South Mountain Creamery expands home delivery to N.C., more areas in Va.


South Mountain Creamery has expanded its home delivery service into North Carolina and added more routes in Virginia, increasing the footprint of the Frederick County dairy business.

“I’m feeling good. I mean, it was the right move,” CEO and co-owner Tony Brusco said.

South Mountain Creamery’s farm was started in 1981 by Randy and Karen Sowers, Brusco’s in-laws. It had 100 cows.

The creamery itself was built in 2001 with the first Grade A milk plant on-site in the state, Brusco said.

The creamery, which is on Bolivar Road near Middletown, produces its own milk, butter and ice cream. Milk is bottled on site.

It also produces eggs and beef, he said.

The creamery offers home delivery.

“In the very beginning, our first week of deliveries, we did 14 deliveries, just basically right near the creamery …,” Brusco said.

This year, the company added the Raleigh, North Carolina, and Hampton Roads, Virginia, areas to its delivery markets. Raleigh is the company’s first move into North Carolina.

Other delivery areas are in Maryland, Pennsylvania, Virginia, West Virginia, and Delaware.

The creamery serves about 25,000 homes, Brusco said, making over 10,000 deliveries every week.

To meet the demand, the creamery also pairs with other local creameries and mom-and-pop shops to supply customers with products such as breads, jams, jellies and produce.

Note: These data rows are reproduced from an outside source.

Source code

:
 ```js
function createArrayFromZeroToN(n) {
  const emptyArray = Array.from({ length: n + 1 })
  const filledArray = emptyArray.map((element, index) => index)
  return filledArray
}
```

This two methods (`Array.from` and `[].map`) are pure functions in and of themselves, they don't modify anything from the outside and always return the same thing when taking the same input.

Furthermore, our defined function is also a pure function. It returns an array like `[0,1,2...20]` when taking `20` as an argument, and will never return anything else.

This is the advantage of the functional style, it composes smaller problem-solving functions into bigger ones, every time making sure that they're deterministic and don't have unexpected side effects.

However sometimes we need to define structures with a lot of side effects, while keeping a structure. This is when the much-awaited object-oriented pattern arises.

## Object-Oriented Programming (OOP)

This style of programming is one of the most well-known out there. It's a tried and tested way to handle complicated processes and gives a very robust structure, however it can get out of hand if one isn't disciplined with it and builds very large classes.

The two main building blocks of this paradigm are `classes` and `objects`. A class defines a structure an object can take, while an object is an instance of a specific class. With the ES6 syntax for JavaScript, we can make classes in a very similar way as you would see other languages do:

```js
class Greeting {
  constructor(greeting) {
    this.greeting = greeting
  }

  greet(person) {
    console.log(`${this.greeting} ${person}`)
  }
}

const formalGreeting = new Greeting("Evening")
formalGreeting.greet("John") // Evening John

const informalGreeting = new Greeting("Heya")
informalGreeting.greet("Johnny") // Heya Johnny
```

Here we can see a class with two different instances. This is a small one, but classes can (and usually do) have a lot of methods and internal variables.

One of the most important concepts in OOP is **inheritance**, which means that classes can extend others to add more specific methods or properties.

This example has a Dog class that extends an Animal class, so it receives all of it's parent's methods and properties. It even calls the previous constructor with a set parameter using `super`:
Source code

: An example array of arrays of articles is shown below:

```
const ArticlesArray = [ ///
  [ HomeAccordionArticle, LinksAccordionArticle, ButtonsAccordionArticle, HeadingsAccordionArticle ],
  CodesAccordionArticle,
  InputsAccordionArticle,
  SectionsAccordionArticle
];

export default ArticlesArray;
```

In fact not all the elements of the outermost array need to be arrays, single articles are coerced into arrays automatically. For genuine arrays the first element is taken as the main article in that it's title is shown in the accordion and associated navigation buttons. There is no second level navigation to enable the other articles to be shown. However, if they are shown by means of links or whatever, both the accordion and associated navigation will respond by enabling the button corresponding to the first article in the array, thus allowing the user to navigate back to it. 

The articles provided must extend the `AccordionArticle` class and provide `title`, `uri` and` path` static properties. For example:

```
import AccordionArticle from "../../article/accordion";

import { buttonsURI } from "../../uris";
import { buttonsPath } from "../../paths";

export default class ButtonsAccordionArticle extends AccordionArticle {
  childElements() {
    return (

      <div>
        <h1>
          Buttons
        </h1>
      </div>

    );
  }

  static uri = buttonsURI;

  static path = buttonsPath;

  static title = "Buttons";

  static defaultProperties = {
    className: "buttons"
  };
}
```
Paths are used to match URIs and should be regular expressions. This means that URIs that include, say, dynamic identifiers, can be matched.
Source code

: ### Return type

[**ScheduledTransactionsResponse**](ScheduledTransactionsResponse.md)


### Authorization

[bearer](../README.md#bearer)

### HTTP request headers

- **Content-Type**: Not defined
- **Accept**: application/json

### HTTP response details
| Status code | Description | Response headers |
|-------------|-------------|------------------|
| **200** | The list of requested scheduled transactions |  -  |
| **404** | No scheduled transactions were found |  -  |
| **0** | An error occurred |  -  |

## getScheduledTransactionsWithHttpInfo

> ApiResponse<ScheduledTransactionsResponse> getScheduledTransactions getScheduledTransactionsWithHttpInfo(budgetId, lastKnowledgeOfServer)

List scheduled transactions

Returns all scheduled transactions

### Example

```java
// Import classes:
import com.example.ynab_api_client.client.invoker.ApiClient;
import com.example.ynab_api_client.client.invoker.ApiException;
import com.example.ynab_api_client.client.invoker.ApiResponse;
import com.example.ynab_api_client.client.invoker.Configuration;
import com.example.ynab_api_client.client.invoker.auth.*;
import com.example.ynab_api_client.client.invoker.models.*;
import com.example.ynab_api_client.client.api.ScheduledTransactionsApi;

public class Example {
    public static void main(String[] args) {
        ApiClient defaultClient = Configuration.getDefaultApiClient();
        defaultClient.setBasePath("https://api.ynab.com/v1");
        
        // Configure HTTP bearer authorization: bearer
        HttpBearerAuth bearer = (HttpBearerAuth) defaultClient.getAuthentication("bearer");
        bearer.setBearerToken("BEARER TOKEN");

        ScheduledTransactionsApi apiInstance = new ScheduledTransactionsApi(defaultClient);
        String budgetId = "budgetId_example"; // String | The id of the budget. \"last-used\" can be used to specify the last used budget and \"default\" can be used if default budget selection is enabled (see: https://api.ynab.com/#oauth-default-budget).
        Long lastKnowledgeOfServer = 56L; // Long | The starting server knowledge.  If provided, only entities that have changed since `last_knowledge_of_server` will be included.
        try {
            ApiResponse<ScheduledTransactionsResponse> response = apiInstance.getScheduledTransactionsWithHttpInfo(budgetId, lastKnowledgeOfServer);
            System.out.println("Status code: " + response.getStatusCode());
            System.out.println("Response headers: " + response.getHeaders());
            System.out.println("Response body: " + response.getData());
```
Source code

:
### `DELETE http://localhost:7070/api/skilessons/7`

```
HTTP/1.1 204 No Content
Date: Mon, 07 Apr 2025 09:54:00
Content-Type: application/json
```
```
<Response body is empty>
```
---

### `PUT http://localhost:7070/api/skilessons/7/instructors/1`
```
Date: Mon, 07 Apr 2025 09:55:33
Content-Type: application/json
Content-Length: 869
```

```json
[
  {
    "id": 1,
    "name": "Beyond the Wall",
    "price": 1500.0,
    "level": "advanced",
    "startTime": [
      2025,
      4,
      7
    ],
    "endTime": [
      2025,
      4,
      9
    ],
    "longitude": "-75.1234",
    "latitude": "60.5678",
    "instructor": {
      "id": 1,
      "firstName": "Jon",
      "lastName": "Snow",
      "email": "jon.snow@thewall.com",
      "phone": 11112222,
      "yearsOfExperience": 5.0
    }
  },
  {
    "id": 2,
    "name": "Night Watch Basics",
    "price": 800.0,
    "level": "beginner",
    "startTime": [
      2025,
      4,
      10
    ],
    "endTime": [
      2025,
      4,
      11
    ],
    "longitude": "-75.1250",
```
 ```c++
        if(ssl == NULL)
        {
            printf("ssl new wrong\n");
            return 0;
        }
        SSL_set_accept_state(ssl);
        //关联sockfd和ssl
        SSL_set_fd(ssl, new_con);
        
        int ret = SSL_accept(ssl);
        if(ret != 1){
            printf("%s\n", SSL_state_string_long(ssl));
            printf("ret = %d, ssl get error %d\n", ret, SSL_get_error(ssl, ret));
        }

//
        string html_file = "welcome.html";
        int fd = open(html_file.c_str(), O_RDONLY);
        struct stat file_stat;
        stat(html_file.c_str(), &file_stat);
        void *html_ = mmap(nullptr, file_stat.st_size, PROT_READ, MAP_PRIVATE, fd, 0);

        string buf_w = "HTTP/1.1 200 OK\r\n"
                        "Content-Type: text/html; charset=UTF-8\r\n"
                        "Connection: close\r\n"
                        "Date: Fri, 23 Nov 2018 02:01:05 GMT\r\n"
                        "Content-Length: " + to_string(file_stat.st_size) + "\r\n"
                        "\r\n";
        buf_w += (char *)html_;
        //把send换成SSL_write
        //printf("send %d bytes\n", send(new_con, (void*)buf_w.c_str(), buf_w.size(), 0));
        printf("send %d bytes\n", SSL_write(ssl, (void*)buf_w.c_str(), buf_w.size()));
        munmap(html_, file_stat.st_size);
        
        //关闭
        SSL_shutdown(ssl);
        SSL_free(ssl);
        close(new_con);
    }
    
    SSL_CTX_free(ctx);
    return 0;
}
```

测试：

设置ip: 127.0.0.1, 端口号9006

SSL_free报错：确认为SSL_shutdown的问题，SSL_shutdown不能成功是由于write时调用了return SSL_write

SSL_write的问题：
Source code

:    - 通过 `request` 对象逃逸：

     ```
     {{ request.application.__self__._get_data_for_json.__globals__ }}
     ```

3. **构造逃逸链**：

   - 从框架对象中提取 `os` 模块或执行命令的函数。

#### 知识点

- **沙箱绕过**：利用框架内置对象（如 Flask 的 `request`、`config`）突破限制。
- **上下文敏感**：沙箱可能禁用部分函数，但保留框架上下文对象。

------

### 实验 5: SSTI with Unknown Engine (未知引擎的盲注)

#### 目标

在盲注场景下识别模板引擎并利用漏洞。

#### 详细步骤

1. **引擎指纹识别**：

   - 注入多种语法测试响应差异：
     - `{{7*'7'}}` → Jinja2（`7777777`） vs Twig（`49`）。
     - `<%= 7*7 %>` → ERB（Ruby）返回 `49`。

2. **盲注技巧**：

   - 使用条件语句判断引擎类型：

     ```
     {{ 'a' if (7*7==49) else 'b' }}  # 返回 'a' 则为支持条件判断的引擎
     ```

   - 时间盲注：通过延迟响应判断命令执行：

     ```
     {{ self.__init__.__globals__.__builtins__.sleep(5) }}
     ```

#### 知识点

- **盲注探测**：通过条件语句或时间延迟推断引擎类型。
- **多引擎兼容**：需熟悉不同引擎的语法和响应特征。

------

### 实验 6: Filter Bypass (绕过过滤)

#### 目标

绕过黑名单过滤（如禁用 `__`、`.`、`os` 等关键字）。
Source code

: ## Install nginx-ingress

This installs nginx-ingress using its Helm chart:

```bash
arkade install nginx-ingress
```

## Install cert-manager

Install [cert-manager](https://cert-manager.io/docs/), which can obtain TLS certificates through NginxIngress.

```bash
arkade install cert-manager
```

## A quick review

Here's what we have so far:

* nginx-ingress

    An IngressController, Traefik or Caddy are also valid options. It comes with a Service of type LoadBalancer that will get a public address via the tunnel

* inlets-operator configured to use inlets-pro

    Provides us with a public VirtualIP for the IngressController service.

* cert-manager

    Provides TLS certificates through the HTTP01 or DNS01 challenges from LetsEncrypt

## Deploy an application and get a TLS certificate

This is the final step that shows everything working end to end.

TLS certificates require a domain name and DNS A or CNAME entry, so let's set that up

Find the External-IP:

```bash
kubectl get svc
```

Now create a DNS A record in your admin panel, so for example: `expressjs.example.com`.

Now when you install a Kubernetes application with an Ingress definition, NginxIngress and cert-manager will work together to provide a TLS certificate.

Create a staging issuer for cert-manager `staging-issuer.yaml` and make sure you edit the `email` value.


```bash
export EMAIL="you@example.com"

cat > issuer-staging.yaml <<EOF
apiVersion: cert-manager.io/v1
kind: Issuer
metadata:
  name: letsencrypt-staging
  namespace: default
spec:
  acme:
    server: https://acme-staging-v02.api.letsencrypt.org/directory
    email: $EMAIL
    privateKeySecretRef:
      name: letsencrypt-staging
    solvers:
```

The creamery operation decided to expand after Oberweis Dairy, an Illinois-based dairy company, filed for bankruptcy, leaving the market in the North Carolina and Virginia areas open.

“We basically hired their staff, we bought the home delivery trucks that they were already operating under, and assumed their warehouse leases,” Brusco said.

South Mountain Creamery takes its products to the two new warehouses. Products are then driven to customers in the area, he said.

It is adding vendors from these new distribution areas to its catalogs to bring local products to customers in those areas.

Working with those local vendors falls in line with its values of customer service and the importance of buying local, he said.

During the COVID-19 pandemic, big grocery stores slowed down due to their extensive supply chains. But South Mountain Creamery and other local creameries have a short enough supply chain and were nimble in the changing landscape, Brusco said.

And even though the creamery is expanding its footprint, it still has close relationships with its customers, Brusco said.

Often, if a customer asks a question, a person from the creamery answers directly, he said.

“We’re trying to build a community. [We]’re trying to build a sustainable local food system,” he said. “And so that that requires [us] to embrace the local food market.”